Listed entries Block Start

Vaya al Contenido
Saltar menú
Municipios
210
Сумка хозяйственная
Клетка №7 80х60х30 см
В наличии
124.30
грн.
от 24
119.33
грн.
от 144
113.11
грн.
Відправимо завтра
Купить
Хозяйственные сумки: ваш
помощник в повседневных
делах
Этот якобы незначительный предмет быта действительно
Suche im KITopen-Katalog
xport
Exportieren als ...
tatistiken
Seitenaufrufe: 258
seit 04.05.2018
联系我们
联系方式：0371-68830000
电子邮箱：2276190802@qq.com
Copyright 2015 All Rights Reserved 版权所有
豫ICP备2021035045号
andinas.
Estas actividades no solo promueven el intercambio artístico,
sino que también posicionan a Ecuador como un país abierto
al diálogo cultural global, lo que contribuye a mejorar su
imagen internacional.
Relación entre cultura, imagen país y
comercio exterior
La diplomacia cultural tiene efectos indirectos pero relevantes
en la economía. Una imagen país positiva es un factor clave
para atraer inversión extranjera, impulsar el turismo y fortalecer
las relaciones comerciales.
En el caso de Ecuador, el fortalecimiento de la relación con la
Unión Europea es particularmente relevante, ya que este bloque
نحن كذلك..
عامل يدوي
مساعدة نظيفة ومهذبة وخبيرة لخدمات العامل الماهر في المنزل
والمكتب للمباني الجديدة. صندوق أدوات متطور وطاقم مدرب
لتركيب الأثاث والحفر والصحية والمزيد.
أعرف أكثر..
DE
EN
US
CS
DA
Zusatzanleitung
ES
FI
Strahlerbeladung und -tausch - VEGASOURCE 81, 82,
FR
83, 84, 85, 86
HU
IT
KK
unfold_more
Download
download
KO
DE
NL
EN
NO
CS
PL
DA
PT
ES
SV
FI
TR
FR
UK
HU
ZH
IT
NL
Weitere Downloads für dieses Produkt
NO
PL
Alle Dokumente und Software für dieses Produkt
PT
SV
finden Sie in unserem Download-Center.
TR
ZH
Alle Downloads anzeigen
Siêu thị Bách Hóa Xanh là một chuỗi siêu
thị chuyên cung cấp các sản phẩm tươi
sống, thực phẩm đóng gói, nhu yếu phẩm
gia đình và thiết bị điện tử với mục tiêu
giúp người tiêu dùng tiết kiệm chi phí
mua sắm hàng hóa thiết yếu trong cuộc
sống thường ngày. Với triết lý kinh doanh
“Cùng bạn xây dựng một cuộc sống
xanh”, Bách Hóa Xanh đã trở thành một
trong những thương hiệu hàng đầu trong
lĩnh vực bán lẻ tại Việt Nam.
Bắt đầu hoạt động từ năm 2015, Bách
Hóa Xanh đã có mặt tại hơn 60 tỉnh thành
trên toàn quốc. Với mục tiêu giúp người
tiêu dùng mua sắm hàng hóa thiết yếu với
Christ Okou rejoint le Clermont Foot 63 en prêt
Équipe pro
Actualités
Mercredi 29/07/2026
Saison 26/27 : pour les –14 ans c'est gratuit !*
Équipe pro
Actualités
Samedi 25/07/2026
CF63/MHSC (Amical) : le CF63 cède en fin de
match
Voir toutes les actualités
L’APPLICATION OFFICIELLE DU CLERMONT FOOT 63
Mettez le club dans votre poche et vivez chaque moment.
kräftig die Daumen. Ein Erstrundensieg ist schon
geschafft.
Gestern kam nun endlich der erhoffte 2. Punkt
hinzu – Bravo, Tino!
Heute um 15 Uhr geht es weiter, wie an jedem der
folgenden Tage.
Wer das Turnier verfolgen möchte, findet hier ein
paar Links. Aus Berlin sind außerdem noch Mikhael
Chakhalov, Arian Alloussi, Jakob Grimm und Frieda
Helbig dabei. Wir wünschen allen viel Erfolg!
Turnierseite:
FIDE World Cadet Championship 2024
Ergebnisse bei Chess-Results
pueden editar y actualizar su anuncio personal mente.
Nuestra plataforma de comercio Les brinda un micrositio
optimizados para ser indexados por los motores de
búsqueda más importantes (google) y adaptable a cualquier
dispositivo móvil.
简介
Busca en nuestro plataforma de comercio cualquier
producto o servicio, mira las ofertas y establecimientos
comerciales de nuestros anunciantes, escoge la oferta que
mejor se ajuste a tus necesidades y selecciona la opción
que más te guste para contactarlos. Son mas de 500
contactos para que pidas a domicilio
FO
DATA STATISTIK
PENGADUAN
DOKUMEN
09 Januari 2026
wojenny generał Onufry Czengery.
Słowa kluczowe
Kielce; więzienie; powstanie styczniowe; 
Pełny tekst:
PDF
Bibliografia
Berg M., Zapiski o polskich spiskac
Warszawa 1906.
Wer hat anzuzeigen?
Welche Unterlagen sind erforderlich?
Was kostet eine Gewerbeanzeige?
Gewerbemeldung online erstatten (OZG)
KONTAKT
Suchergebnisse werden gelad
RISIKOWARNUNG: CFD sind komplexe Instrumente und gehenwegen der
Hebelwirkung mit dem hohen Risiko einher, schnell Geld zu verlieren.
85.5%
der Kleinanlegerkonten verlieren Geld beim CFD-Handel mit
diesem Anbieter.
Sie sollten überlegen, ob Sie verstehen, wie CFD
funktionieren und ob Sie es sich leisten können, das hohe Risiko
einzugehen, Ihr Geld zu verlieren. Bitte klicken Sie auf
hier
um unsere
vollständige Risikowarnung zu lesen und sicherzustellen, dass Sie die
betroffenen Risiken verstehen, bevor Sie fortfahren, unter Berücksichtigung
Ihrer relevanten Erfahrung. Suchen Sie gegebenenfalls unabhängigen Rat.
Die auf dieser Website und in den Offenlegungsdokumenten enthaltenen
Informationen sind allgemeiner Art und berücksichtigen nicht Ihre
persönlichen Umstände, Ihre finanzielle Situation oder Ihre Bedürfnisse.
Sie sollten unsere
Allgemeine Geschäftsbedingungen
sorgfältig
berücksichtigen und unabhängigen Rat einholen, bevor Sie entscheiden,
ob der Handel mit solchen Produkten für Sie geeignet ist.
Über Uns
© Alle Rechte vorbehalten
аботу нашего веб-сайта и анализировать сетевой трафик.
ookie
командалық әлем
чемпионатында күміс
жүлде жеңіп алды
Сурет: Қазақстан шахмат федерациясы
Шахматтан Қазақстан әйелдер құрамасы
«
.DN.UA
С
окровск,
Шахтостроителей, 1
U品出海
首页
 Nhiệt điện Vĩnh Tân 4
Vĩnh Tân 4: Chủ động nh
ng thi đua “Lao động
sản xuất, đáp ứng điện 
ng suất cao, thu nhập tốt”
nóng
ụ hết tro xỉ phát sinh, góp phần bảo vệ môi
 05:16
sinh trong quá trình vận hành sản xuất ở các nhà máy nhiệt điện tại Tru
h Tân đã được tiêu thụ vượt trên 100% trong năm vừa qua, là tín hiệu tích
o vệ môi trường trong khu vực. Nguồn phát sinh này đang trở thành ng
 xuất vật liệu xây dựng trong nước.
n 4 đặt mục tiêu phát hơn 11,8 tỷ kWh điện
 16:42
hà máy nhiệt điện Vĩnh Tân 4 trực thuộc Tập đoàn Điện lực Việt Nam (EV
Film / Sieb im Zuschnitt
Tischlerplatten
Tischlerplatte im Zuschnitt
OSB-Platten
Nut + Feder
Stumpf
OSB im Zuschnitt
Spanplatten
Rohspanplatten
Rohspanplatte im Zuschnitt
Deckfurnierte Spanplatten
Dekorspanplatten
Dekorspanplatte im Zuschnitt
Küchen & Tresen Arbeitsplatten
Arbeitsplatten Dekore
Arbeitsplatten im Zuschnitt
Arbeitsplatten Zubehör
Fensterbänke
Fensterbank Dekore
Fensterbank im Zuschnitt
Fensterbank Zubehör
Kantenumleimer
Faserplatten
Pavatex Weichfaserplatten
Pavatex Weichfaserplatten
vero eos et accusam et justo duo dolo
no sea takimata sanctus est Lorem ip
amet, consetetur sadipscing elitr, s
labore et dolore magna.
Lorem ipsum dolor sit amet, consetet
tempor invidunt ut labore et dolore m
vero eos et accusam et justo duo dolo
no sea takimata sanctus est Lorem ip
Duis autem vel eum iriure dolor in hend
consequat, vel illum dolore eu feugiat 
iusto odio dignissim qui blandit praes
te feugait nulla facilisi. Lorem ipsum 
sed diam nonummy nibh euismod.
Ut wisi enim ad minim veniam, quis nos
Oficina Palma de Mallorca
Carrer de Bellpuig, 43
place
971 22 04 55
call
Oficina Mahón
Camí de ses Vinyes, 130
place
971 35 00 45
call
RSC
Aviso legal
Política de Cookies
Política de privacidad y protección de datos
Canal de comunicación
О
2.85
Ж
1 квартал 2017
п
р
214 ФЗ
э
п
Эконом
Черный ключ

Listed entries Block End

▸ Exercise
From the entries above, write out only the lines starting at the line that holds "Allgemeine Geschäftsbedingungen" and ending at the line that holds "xuất vật liệu xây dựng trong nước.", keeping both and matching them exactly.

▸ Answer
Allgemeine Geschäftsbedingungen
sorgfältig
berücksichtigen und unabhängigen Rat einholen, bevor Sie entscheiden,
ob der Handel mit solchen Produkten für Sie geeignet ist.
Über Uns
© Alle Rechte vorbehalten
аботу нашего веб-сайта и анализировать сетевой трафик.
ookie
командалық әлем
чемпионатында күміс
жүлде жеңіп алды
Сурет: Қазақстан шахмат федерациясы
Шахматтан Қазақстан әйелдер құрамасы
«
.DN.UA
С
окровск,
Шахтостроителей, 1
U品出海
首页
 Nhiệt điện Vĩnh Tân 4
Vĩnh Tân 4: Chủ động nh
ng thi đua “Lao động
sản xuất, đáp ứng điện 
ng suất cao, thu nhập tốt”
nóng
ụ hết tro xỉ phát sinh, góp phần bảo vệ môi
 05:16
sinh trong quá trình vận hành sản xuất ở các nhà máy nhiệt điện tại Tru
h Tân đã được tiêu thụ vượt trên 100% trong năm vừa qua, là tín hiệu tích
o vệ môi trường trong khu vực. Nguồn phát sinh này đang trở thành ng
 xuất vật liệu xây dựng trong nước.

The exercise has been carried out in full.